A further retrospective review.
This is not something that I would have picked out, although I do read a lot of history, but it was offered as a Kindle 'deal'. I read the first few pages, and quite liked it, so bought it, then forgot about it for several months.
I did find it interesting, a view into what marriage in Victorian times was like. Isabella was the still young widow of a much older man who had suddenly 'gone mad', and subsequently died. She had a young son, so accepted the suit of Mr Robinson, who she didn't appear to like very much, because - quite frankly - she didn't have much alternative.
She did have an income, but for a widowed woman with a young son there was very little opportunity to meet people, or travel, so she married again. Her husband, Henry, was a boor, who forced her to hand over all her money, and, as father to her two younger sons, had a major hold over her - if she left, she lost her children. They were wealthy, but Isabella needed more from a marriage than financial security.
She was a romantic who loved to discuss poetry, and was interested in phrenology and other topics discussed in the fashionable salons of Edinburgh. She also kept a diary of her passions for handsome and charming younger men. Mostly, it seemed to be the kind of thing that 14 year old girls used to write before Facebook came along, full of half disclosed passions and imaginings.

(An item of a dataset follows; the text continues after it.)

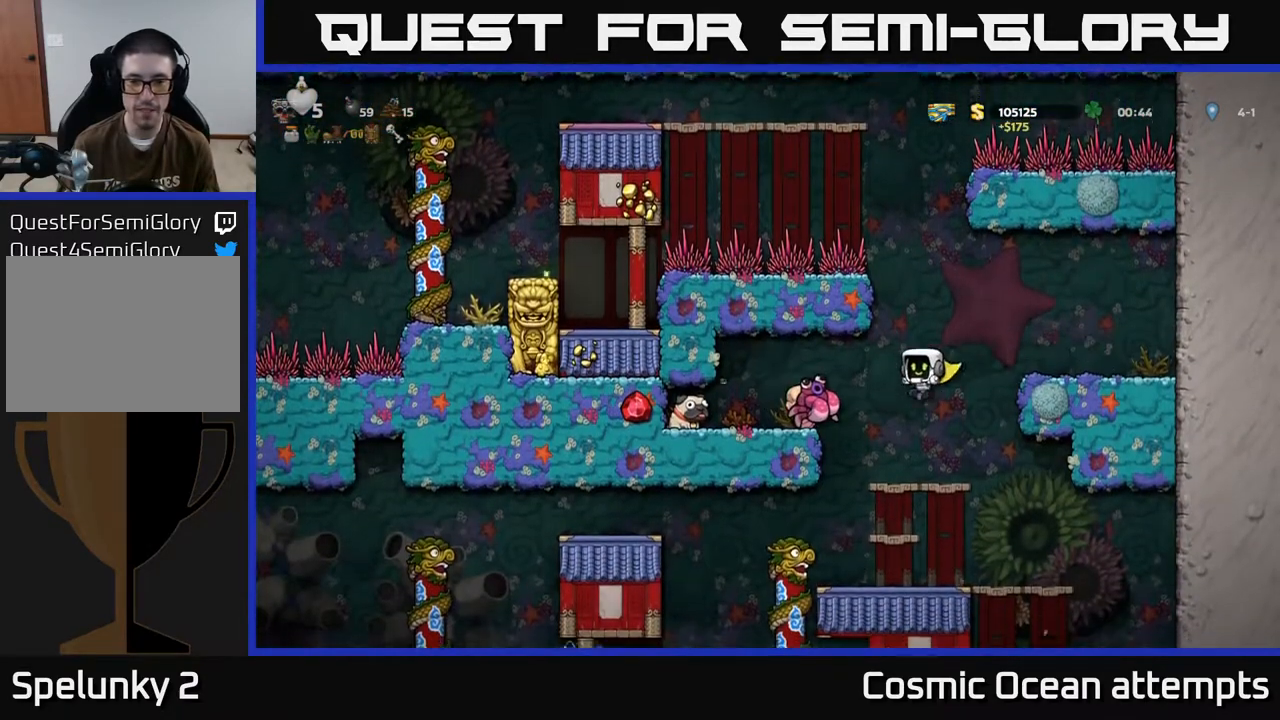
{"buttons": ["DPAD_DOWN"], "left_stick": "center", "events": [[300, "A", "up"], [467, "DPAD_DOWN", "down"], [483, "DPAD_LEFT", "up"]]}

However, there were passages that suggested a more real relationship with one man had developed, albeit briefly.
Eventually her husband found the diary, and attempted to divorce her on the grounds of adultery - the only evidence being the diary. Not withstanding his own adultery and illegitimate children, almost as soon as the law was changed to allow divorce without an act of parliament he took action, obtained a separation and attempted to gain a divorce.
Of course, there were other people involved, and the book turns around the actions of a group of people who tried to get the adultery disproved - because of the damage it would do to the co-respondent in the case.
What did I like about the book? Gaining an understanding of what life was like for a wealthy woman, and how little power women had. The beliefs of the time: phrenology, the idea that women were in thrall to their uteri, and unable to think clearly about anything - even madness caused by 'uterine disease'. I also got a better idea of how men could do whatever they wanted, with little regard for women or women's wishes.
Because I read this on my Kindle I suddenly found the book coming to an end only about a third of the way through. This was because of the way it is organised: Book, then footnotes/explanations, then extensive references. This wasn't a problem, but I found it a bit weird that I could see the book was close to finished, and my Kindle kept telling me I had a lot still to read.
I liked it 8/10.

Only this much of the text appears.